Hotasi Nababan merupakan terdakwa dalam perkara tindak pidana korupsi yang setelah menjalani proses persidangan kemudian divonis bebas oleh Majelis Hakim Pengadilan Tindak Pidana Korupsi pada 2013. Namun, berdasarkan Putusan Tingkat Kasasi pada 2014/2015, Hotasi dinyatakan bersalah melakukan tindak pidana korupsi sesuai dakwaan primair Pasal 2 ayat (1) juncto Pasal 18 UU Tipikor juncto Pasal 55 ayat (1) ke-1 Kitab Undang-Undang Hukum Pidana (KUHP), sehingga Pemohon dijatuhi hukuman penjara selama empat tahun dan denda sebesar Rp 200 juta.
Menurut Pemohon yang kala itu menjabat Direktur PT MNA telah terbukti dirinya dalam fakta persidangan beritikad baik menjalankan perusahaan milik negara tersebut dan tidak ada mens rea atau niat jahat dalam dirinya untuk merugikan keuangan negara. Menurutnya, penerapan hukum pasal-pasal tersebut menimbulkan permasalahan karena faktanya telah terjadi pergeseran praktik dengan menjerat setiap orang yang dalam kasusnya ada kerugian negara menggunakan Pasal 2 dan Pasal 3 UU Tipikor.
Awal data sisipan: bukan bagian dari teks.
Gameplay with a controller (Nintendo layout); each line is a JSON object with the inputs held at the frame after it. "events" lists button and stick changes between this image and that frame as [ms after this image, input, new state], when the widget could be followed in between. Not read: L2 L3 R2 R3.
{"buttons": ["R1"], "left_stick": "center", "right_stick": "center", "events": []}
Padahal, kata Hotasi, kerugian keuangan atau perekonomian negara yang timbul bukan dari perbuatannya dalam memberikan uang.
Hotasi mengatakan proses pembuktian perkaranya hanya ditarik dari fakta-fakta yang terpisah dan tidak saling bersesuaian dirajut sedemikian rupa untuk menunjukkan terpenuhinya unsur-unsur dalam Pasal 2 ayat (1) UU Tipikor meskipun bentuk kesalahan pelaku dimaknai dengan cara yang sangat luas. Menurutnya, Pasal 2 ayat (1) UU Tipikor harus menuangkan secara eksplisit rumusan delik untuk kesengajaan (opzet) yang dalam hal ini bentuk kesengajaannya adalah kesengajaan sebagai maksud sehingga bahasa perumusan dalam suatu undang-undang harus berbunyi "setiap orang dengan maksud dst…".
Sebagaimana Pasal 28 United Nations Convention Against Corruption (UNCAC) yang telah diratifikasi di Indonesia melalui UU Nomor 7 Tahun 2006 tentang Pengesahan UNCAC, 2003 (Konvensi Perserikatan Bangsa-Bangsa Anti Korupsi, 2003), pengetahuan, maksud atau kehendak yang menjadi elemen dari kejahatan itu harus ditarik dari keadaan-keadaan faktual yang objektif. Tidak boleh menyimpulkan suatu kejahatan secara asal dan hanya berdasarkan pada asumsi-asumsi, melainkan harus benar-benar dibangun dari fakta yang objektif yang membuktikan atau menunjukkan terjalinnya peristiwa-peristiwa yang relevan yang saling bersesuaian, sehingga dapat disimpulkan pelaku memang menghendaki terjadinya akibat delik.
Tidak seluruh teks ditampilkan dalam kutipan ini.